🧸 Diary Nikah Muda. 13

Start from the beginning
                                    

Saras masih sempat-sempatnya menjilati tulang iga di sesi ceramah Bagas."Terus kenapa kalau mirip aku? Kan anak aku bukan anak kamu juga."

"Ya nggak bisa gitulah, kalau tinggal di rumah gue harus beradab, jangan barbar!"

Saras mencicit pelan, "padahal sendirinya ndak beradab." ternyata Bagas mendengarnya.

"Gue denger ya lo ngomong apa, beraninya lo ngomong gitu ke yang punya rumah. Berdiri nggak lo sekarang?"

"Kamu tuh kenapa sih Gas dari awal aku datang tingkahnya kayak bocah yang lagi main rumah-rumahan, iya aku tahu ini rumah kamu, tanpa kamu bilang juga semua orang tahu. Tapi kamu nggak usah ngurusin mau gimana aku bertingkah. Kecuali kalau kamu emang peduli sama aku."

"Dih!" Bagas mengedikkan pundaknya. "Jangan karena gue mulai melunak sama lo terus lo berpikir gue peduli sama lo, ya."

"Yaudah iya." walau harus adu urat dulu sama Bagas, Saras mau juga pindah ke kursi. Semula Bagas ingin langsung pergi namun perut sialannya malah tergoda oleh makanan Saras. Ini kejadian langka yang tak pernah terjadi sebelumnya. Ia tipe orang yang makan seperlunya, tak ada makanan yang benar-benar menggugah seleranya. Tapi melihat gadis kampungan itu makan, Bagas jadi ikutan mau.

Sadar ke mana perhatian Bagas tertuju, Saras menepuk kursi kosong di sampingnya. "Ayo sini makan, kamu pasti ngiler juga kan?"

Secapat kedipan mata, Bagas mengalihkan pandangan dari makanan. Ia memasukkan tangannya ke saku celana.

"Nggak tuh."

"Masa? Jakun kamu naik turun loh Gas lihatin makanan aku, ayo kalau mau makan sini makan bareng. Anak aku ndak keberatan kok bagi makanannya sama kamu, ya kan Dek?" Saras mengajak bicara bayinya. "Tuh kan, kata dia nggak apa-apa makan punya dia, Gas.
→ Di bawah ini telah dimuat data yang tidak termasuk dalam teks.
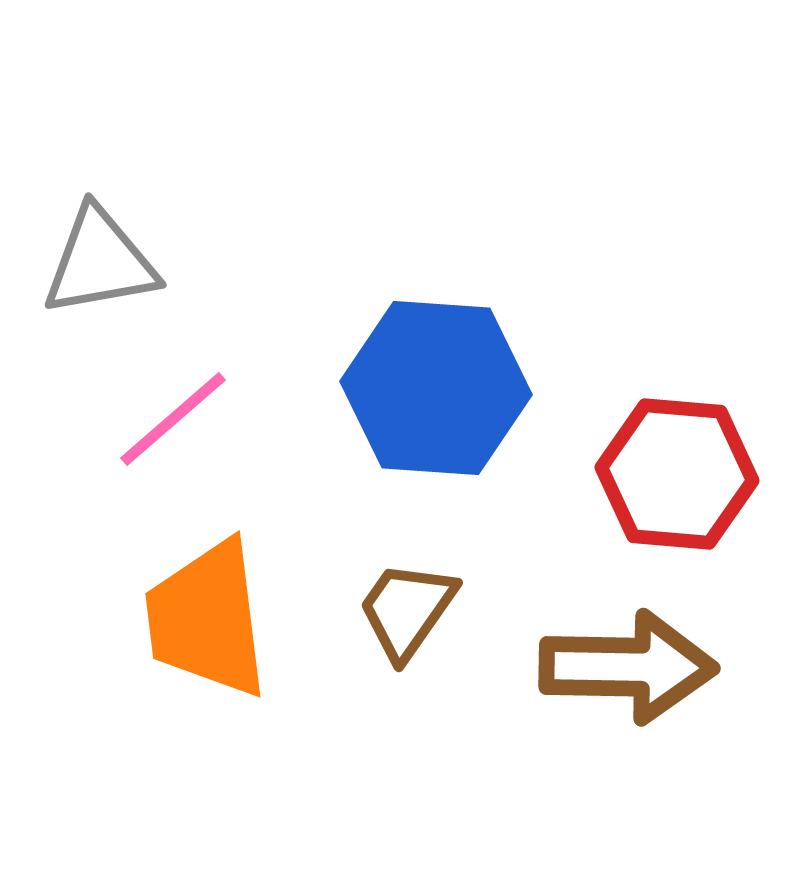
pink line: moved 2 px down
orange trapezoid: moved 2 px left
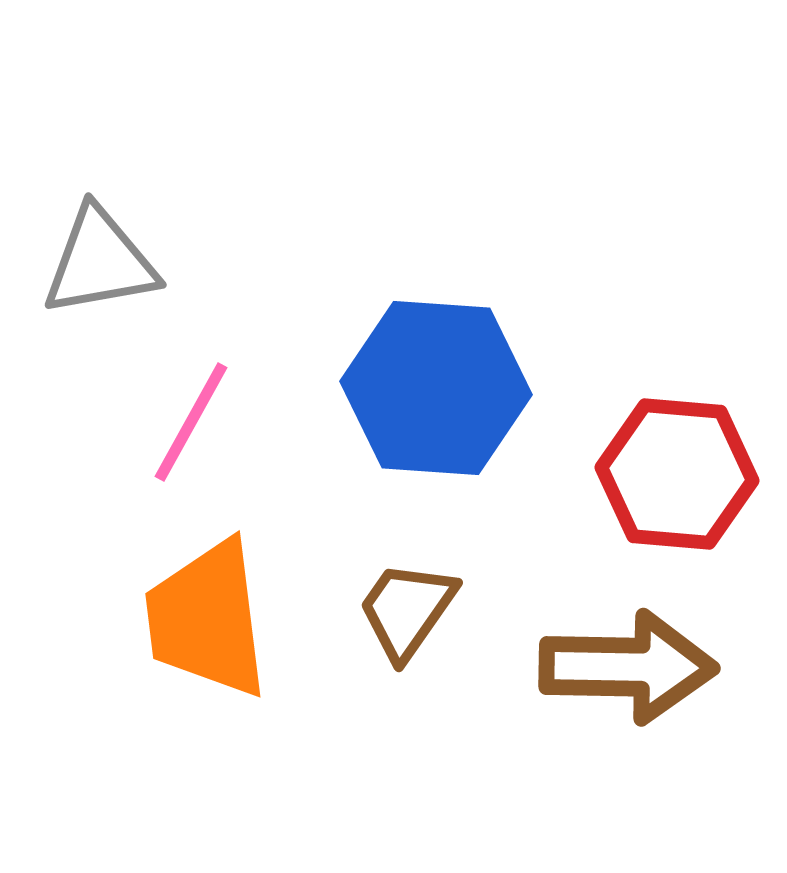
pink line: moved 18 px right, 3 px down; rotated 20 degrees counterclockwise
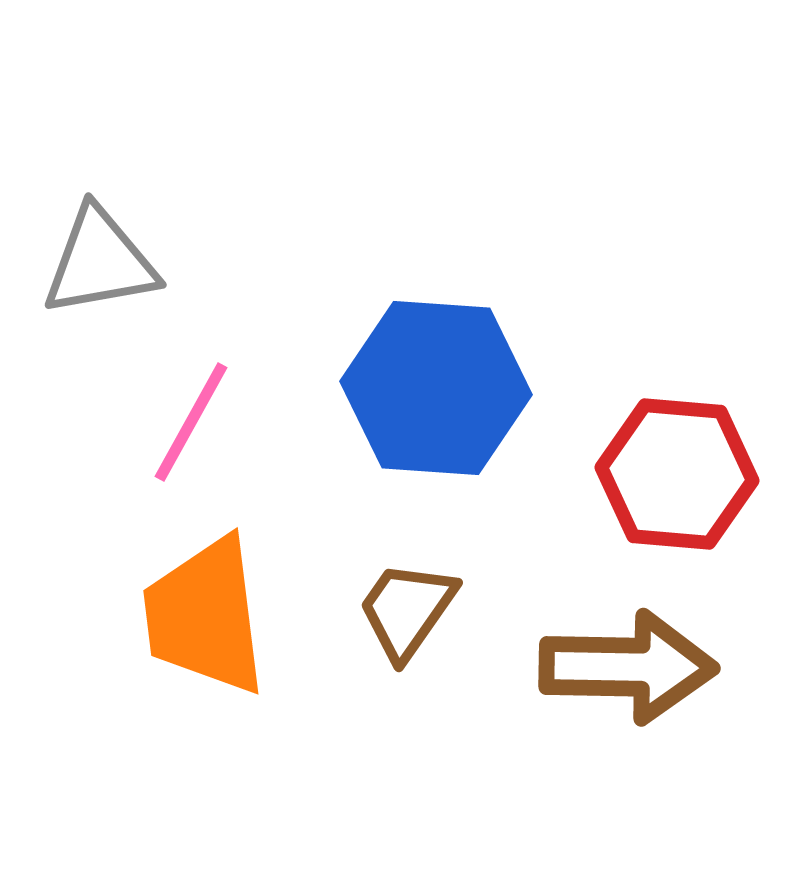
orange trapezoid: moved 2 px left, 3 px up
Kenapa Dek?" Saras diam beberapa saat seolah benar-benar mendengar suara anaknya, kemudian berkata, "Kata dia, makan aja, temenin dia makan."

Bodohnya lagi Bagas beneran percaya ucapan Saras. "Dia beneran ngomong gitu?"

"Loh iya, aku sama dia kan punya ikatan batin. Kamu ndak akan tahu kalau kami sering ngomongin kamu juga."

Melupakan gengsi yang segede harapan orangtua perlahan namun pasti Bagas menarik kursi di samping Saras, ia duduk di sana. Tidak menunggu Saras menawarinya makanan, Bagas inisiatif duluan memakan jatah anak Saras.

Jangankan Saras, ia sendiri bingung kenapa dia jadi serakus ini? Saras sampai berhenti makan karena kenyang duluan menyaksikan Bagas.

Baru juga Saras mengincar dessert di meja, dia kalah cepat sama tangan Bagas. Saras jadi bingung ini yang hamil siapa tapi yang makannya banyak siapa.

Namun diam-diam terulas senyum di bibirnya. Saras menemukan sisi Bagas yang lain. Bagas makan dengan lahap saja bikin dia senang. Melupakan sejenak kemarahan di antara keduanya.

"Kok makanan dari restoran Damar bisa seenak ini ya? Selama ini perasaan biasa aja." kedua tangannya yang berminyak berada di sisi piring. Bagas baru sadar ini bukanlah jati dirinya. Saat menoleh dia menemukan Saras yang menatapnya. "Kenapa lo ngelihatin gue gitu?"

"Kamu masih mau makan Gas? Ini punya aku masih ada."

Satu alis Bagas terangkat. "Lo ngira gue serakus ini ya? Gue nggak biasanya kayak gini kok, emang kebetulan aja lagi lapar," bantah Bagas.